Fiorina: Obama should focus on stopping oil spill
June 17, 2010
SACRAMENTO, Calif. (AP) – Republican U.S. Senate candidate Carly Fiorina said Thursday that she supports the $20 billion fund established to compensate victims of the Gulf oil spill but had harsh words for President Barack Obama’s response this week.
During a campaign stop in Sacramento, Fiorina criticized part of Obama’s national address on the catastrophe on Tuesday. While the president used most of the address to speak about the devastation, he also urged the nation and Congress to address climate change and reduce dependence on fossil fuels.
Fiorina, who is trying to unseat Democrat Barbara Boxer of California, said the president should be focused on capping the leak and cleaning up the oil, not working with Boxer on greenhouse gas legislation.
“President Obama’s emphasis right now should be on cleaning up the spill, something (Sen.) Dianne Feinstein clearly recognized when she said, ‘cap-and-trade legislation isn’t going to clean up the spill,'” Fiorina said.
Instead, she said the president is planning to meet with Boxer to discuss the climate change bill.
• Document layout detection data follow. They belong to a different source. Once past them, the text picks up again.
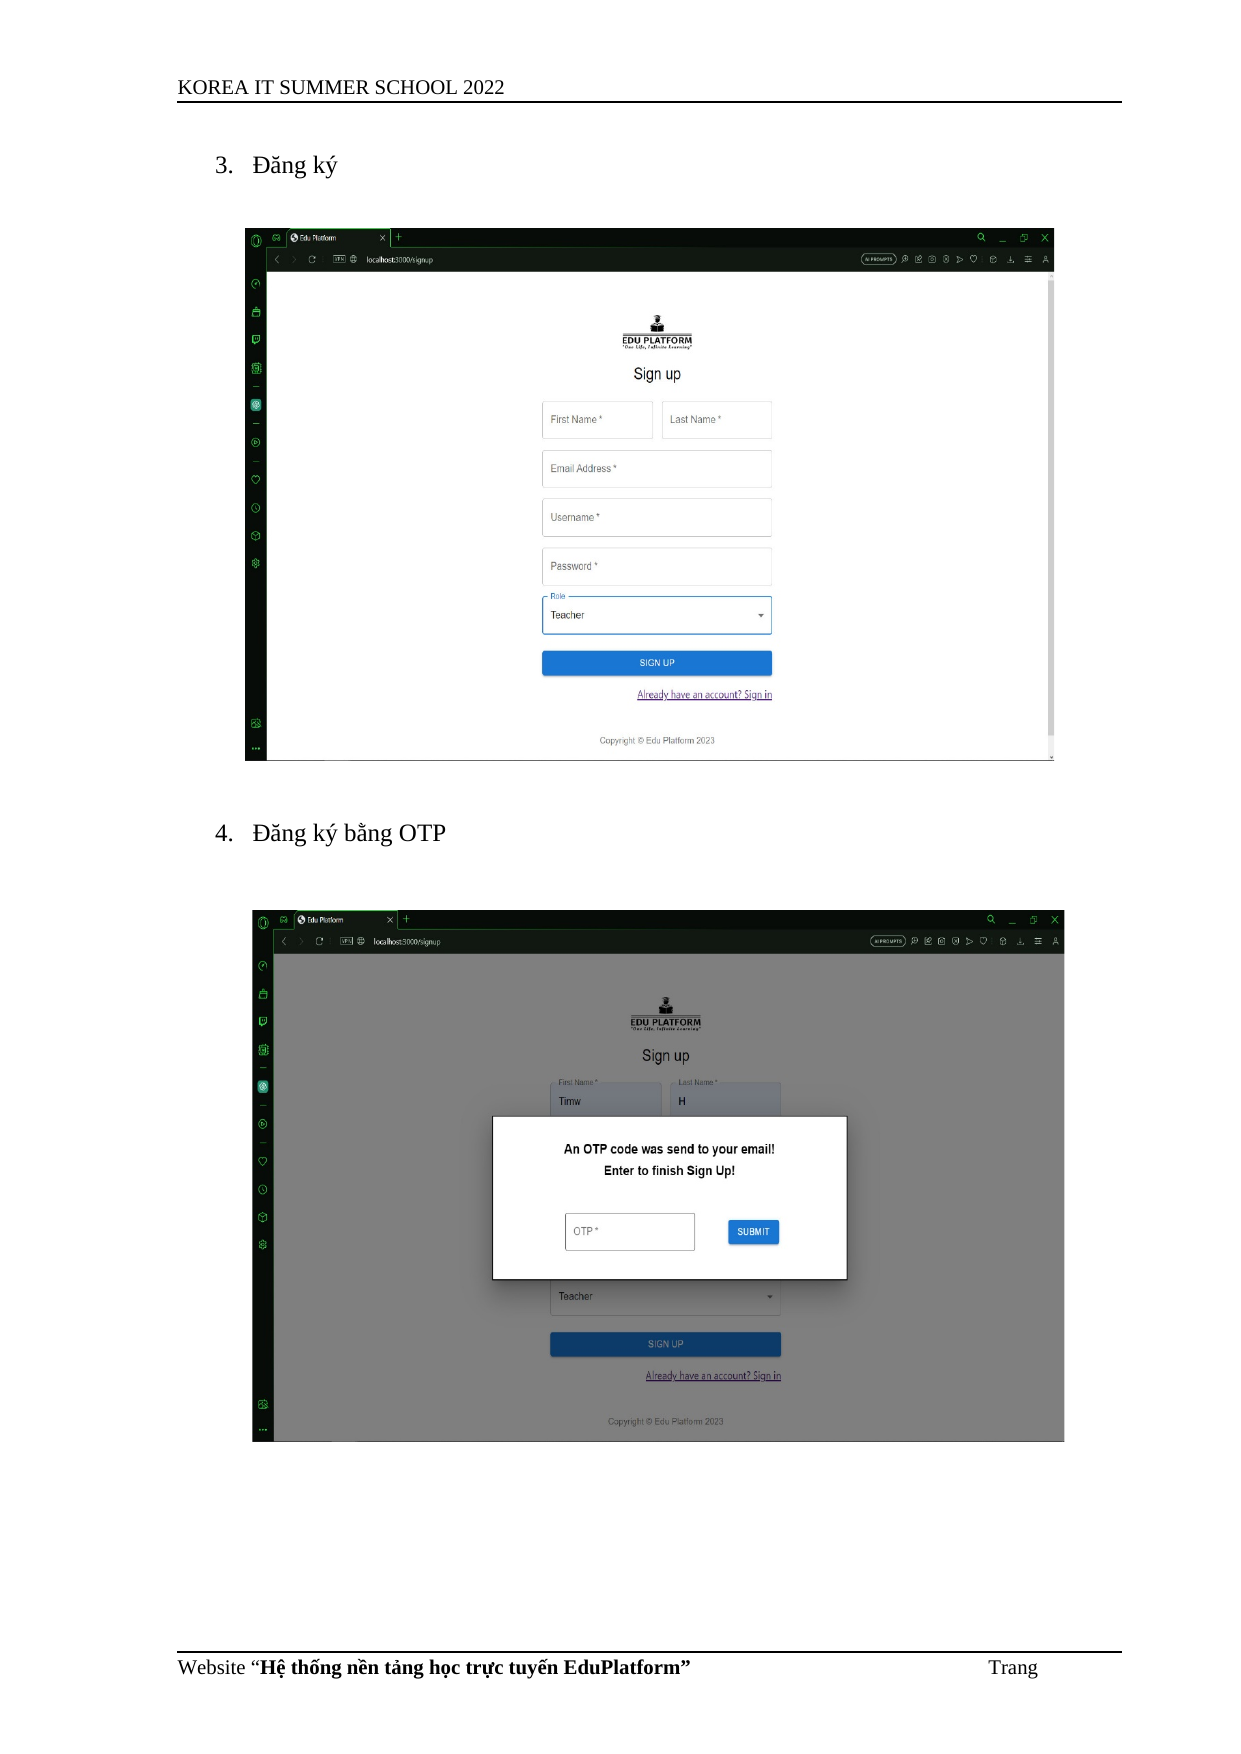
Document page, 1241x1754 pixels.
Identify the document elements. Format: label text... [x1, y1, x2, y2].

picture [252, 910, 1065, 1442]
list Đăng ký bằng OTP [215, 818, 1122, 847]
list Đăng ký [215, 150, 1122, 179]
picture [245, 228, 1055, 761]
“I think our commander in chief’s attention should be devoted exclusively to cleaning up the spill and to making sure that the residents of the Gulf Coast receive the relief that they so desperately need,” Fiorina said after her visit to Rex Moore Electrical Contractors and Engineers in Sacramento.
Recommended Stories For You
Boxer campaign manager Rose Kapolczynski defended the actions. By addressing climate change, the U.S. can reduce carbon pollution and create thousands of jobs in the U.S., she said.
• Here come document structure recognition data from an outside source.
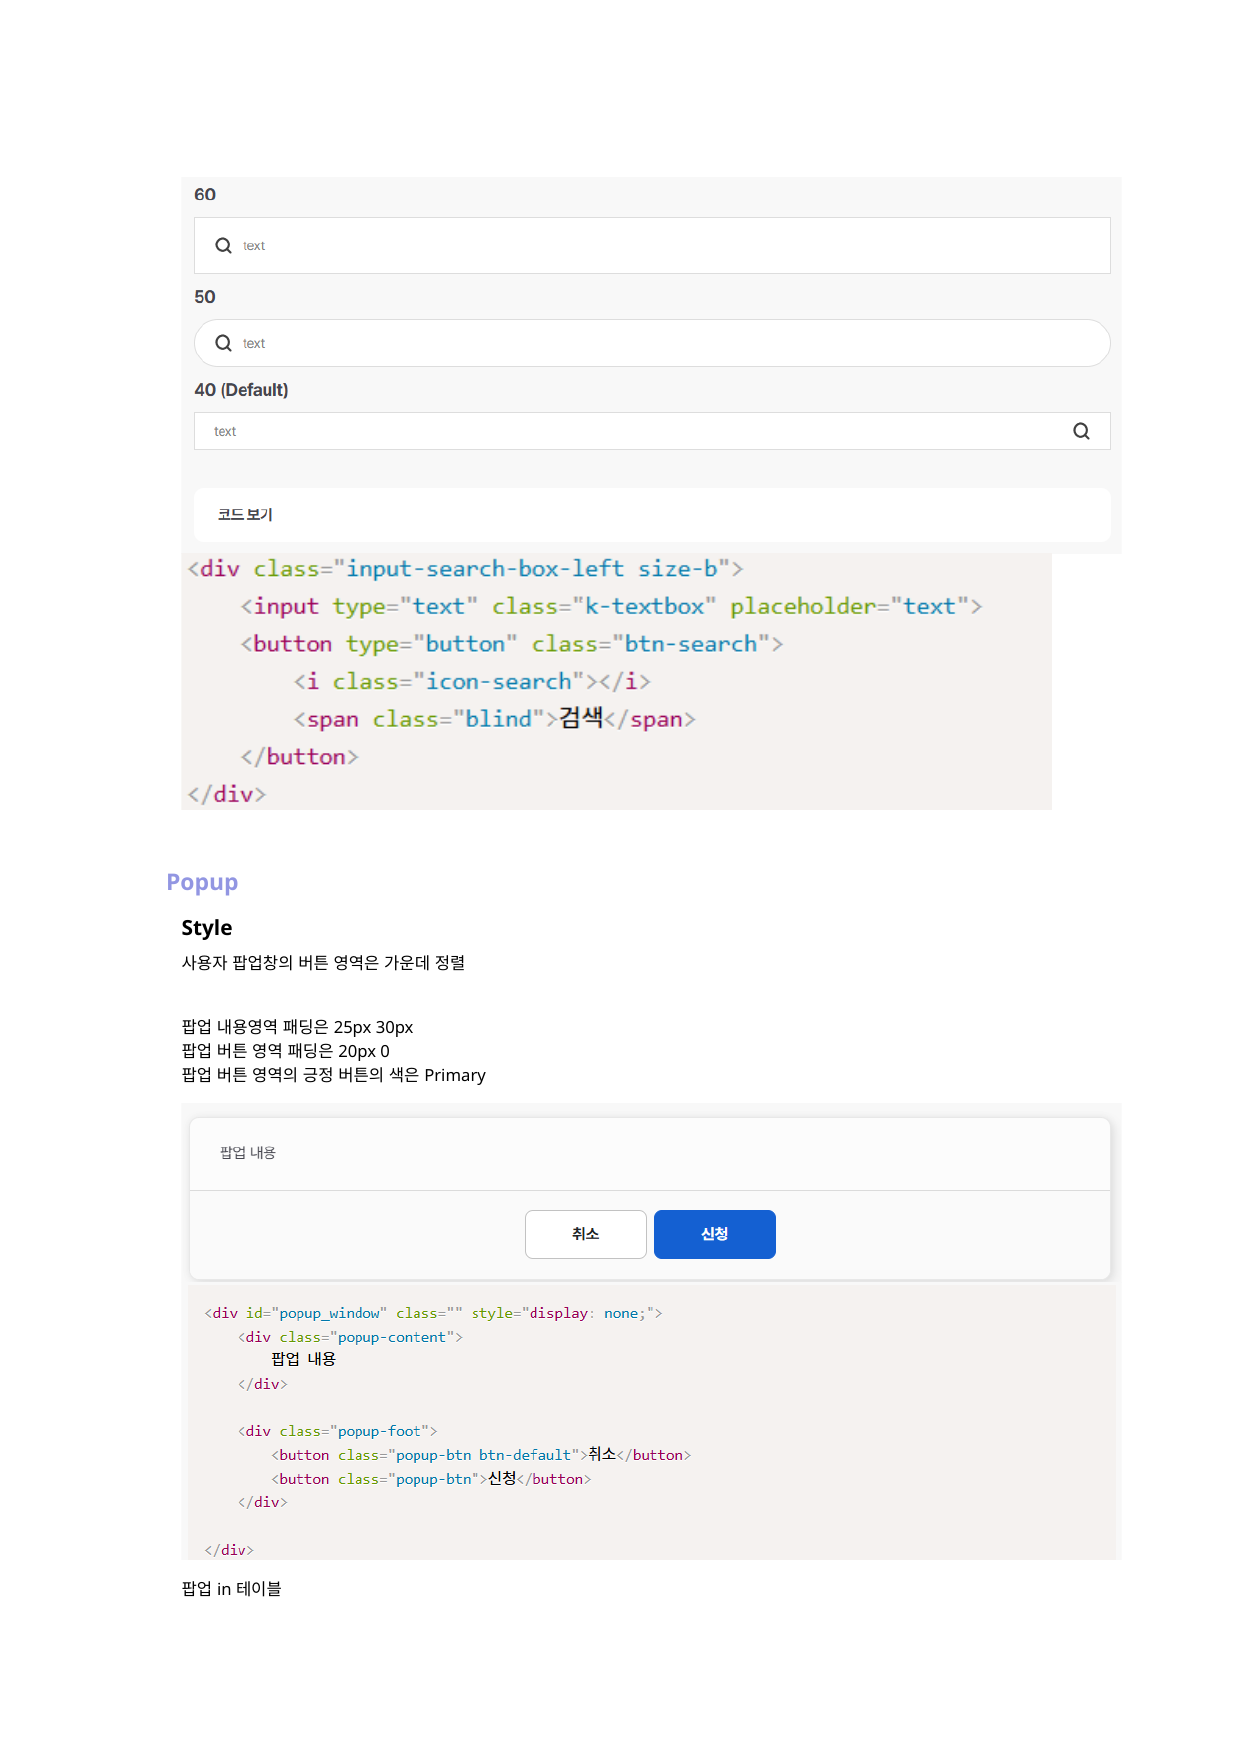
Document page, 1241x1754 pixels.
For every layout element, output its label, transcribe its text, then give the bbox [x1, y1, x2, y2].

text 사용자 팝업창의 버튼 영역은 가운데 정렬 [181, 950, 1090, 997]
text Popup [166, 866, 1090, 897]
picture [181, 177, 1122, 810]
text Style [181, 913, 1074, 942]
picture [181, 1103, 1122, 1560]
text 팝업 in 테이블 [181, 1576, 1090, 1601]
text 팝업 내용영역 패딩은 25px 30px 팝업 버튼 영역 패딩은 20px 0 팝업 버튼 영역의 긍정 버튼의 색은 Primary [181, 1014, 1090, 1087]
Fiorina agreed that BP should be forced to compensate workers affected by the oil spill in the Gulf of Mexico.
When asked if she would refuse campaign donations from BP, Fiorina said she would not address a hypothetical question.
“I’m unaware of having received any campaign contribution from British Petroleum, and so if that were to happen, we would certainly look at that very carefully,” she said.
According to campaign finance reports, Fiorina has not received money from BP. But she has received $5,000 from the California Independent Petroleum Association, $5,000 from Exxon Mobile, $2,500 from the Halliburton and $3,000 from the Occidental Petroleum.
Boxer has received about $11,900 from the oil and gas industries over the past two years, which ranks her 36th among sitting members of the Senate, according to the Center for Responsive Politics, an organization that tracks campaign spending.
After the event, her campaign said Fiorina has decided not to accept BP contributions but said other donations from oil companies would be reviewed on a case-by-case basis.
“In light of recent events, we would not accept any contributions from BP moving forward because their resources are better directed toward the disaster in the Gulf,” said Fiorina’s deputy campaign manager, Julie Soderlund.